There are 6 structural polypeptide proteins in the viral structure, three larger polypeptides named polypeptide III, polypeptide IV, and polypeptide VI. There are three minor polypeptides known as polypeptide I, polypeptide II, and polypeptide V. There are no lipids present in the virus or that the virus requires.

Tropism 
D29 can infect a large variety of mycobacterium. The host range of D29 is known to be broad indicating the ability to bind to receptors that are common among many types of mycobacteria. These receptors are not well documented or studied at this time though, some are known, but few. These mycobacterial species include both pathogenic bacteria (e.g. M. tuberculosis), and non-pathogenic bacteria (e.g. M. smegmatis).

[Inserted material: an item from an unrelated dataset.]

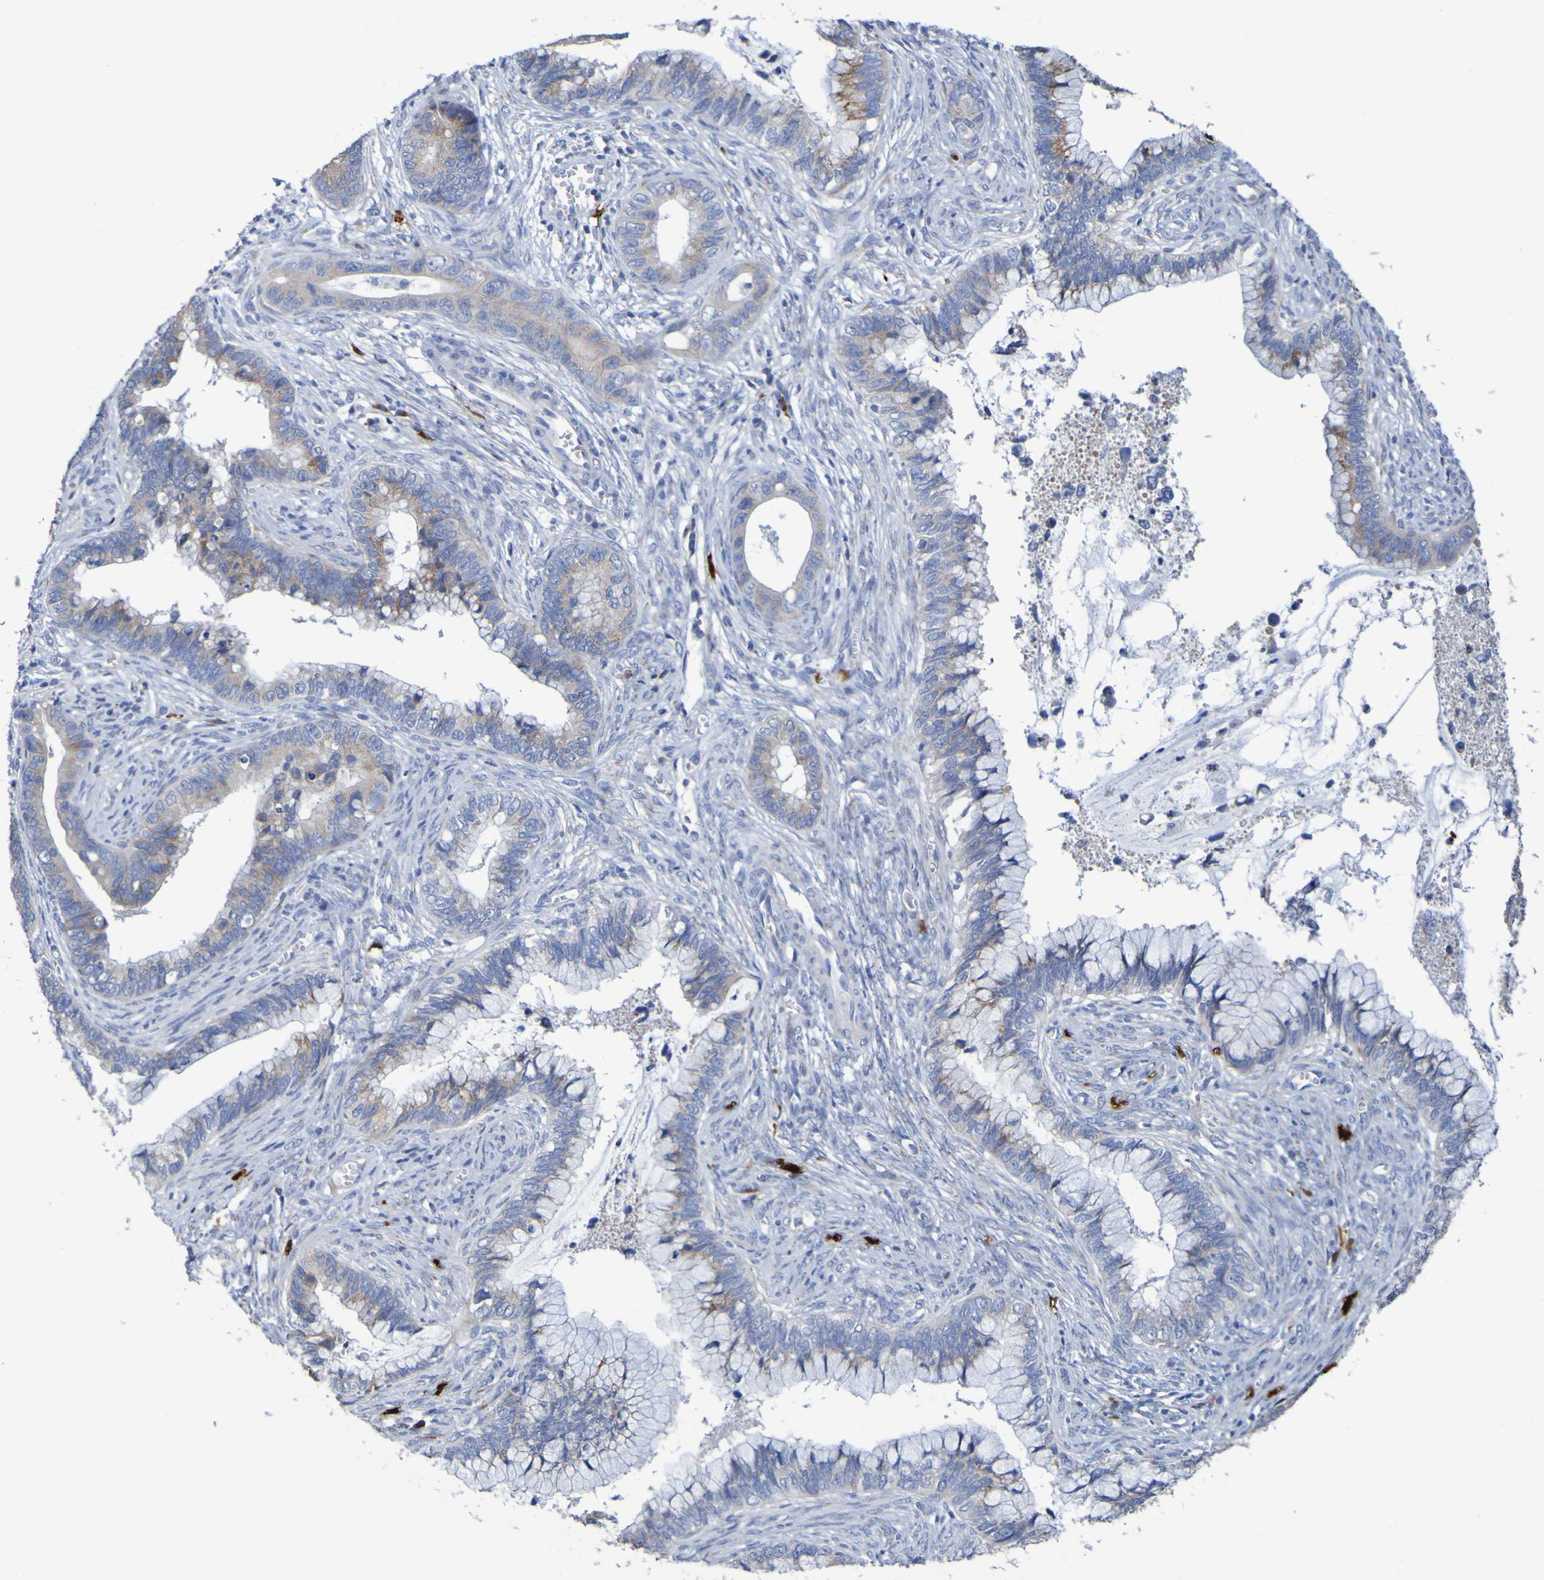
{"staining": {"intensity": "weak", "quantity": "25%-75%", "location": "cytoplasmic/membranous"}, "tissue": "cervical cancer", "cell_type": "Tumor cells", "image_type": "cancer", "snomed": [{"axis": "morphology", "description": "Adenocarcinoma, NOS"}, {"axis": "topography", "description": "Cervix"}], "caption": "DAB immunohistochemical staining of human cervical cancer (adenocarcinoma) exhibits weak cytoplasmic/membranous protein staining in approximately 25%-75% of tumor cells.", "gene": "C11orf24", "patient": {"sex": "female", "age": 44}}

This makes D29 a rather effective control phage in studies involving mycobacteriophages. Mycobacteriophages are not dangerous to humans as they cannot affect the cells of the human body nor can they affect the bacteria living in the human biome.

Phage Therapy 
D29 serves as a potential candidate for bacteriophage used in phage therapy. With its broad host range, and ability to infect M. tuberculosis, it is heavily thought that D29 could be used effectively in combating dangerous pathogens in a safe manner. For example, D29 would be able to infect M. tuberculosis without really affecting the human host. This is because of the non-lysogenic abilities of D29. Since D29 only engages in the lytic cycle, D29 kills the infected bacteria which is the desired effect in terms of phage therapy.

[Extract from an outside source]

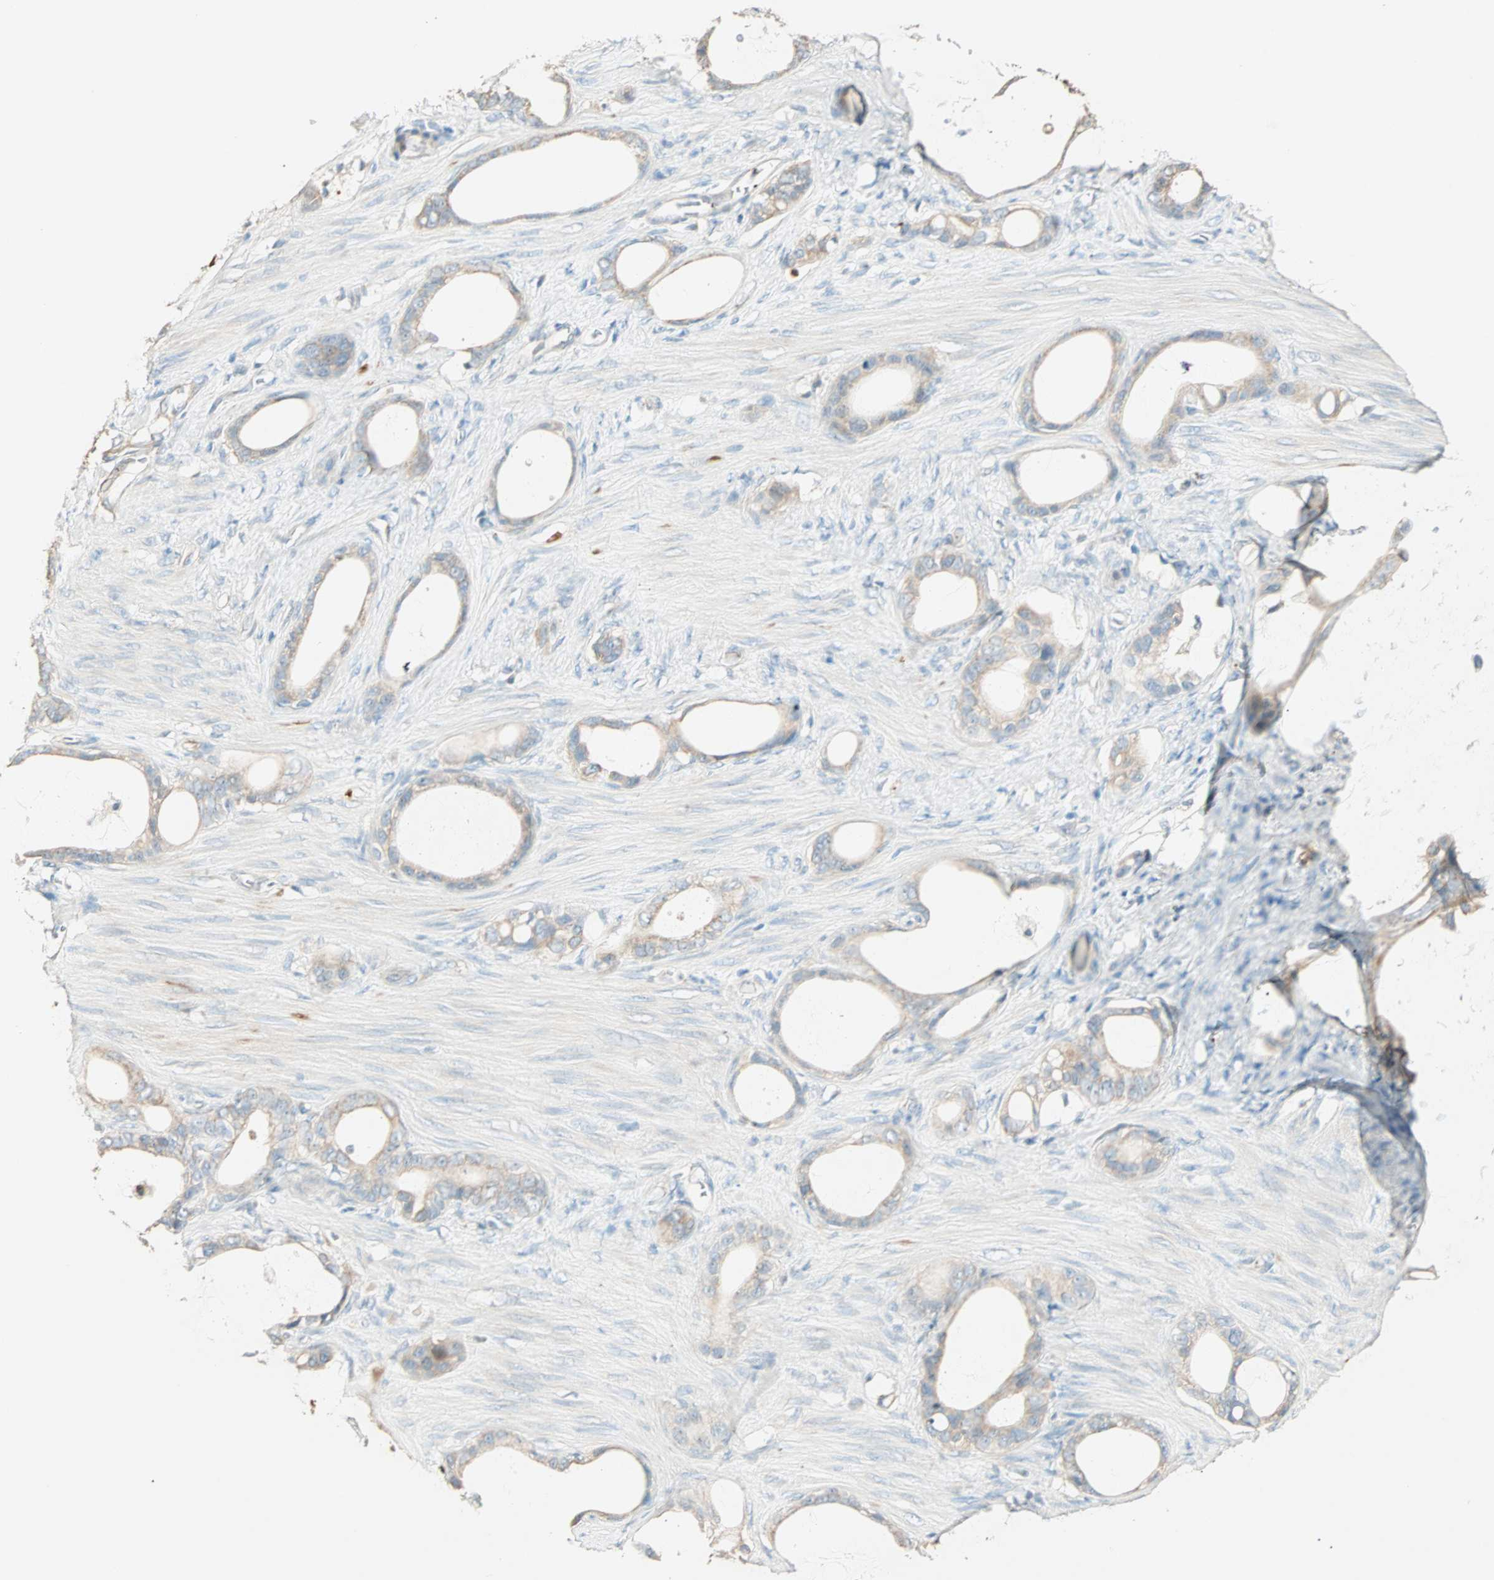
{"staining": {"intensity": "weak", "quantity": "25%-75%", "location": "cytoplasmic/membranous"}, "tissue": "stomach cancer", "cell_type": "Tumor cells", "image_type": "cancer", "snomed": [{"axis": "morphology", "description": "Adenocarcinoma, NOS"}, {"axis": "topography", "description": "Stomach"}], "caption": "There is low levels of weak cytoplasmic/membranous positivity in tumor cells of stomach cancer, as demonstrated by immunohistochemical staining (brown color).", "gene": "RAD18", "patient": {"sex": "female", "age": 75}}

It has also been suggested that instead of using D29 and other such phages for actively combating current infection (of Tuberculosis for example), phage be given to family members and other working in constant close proximity to the infected individual to hold off the acquiring of the pathogen. This as an effective method has only been suggested and the actual effectiveness of the strategy has yet to be tested.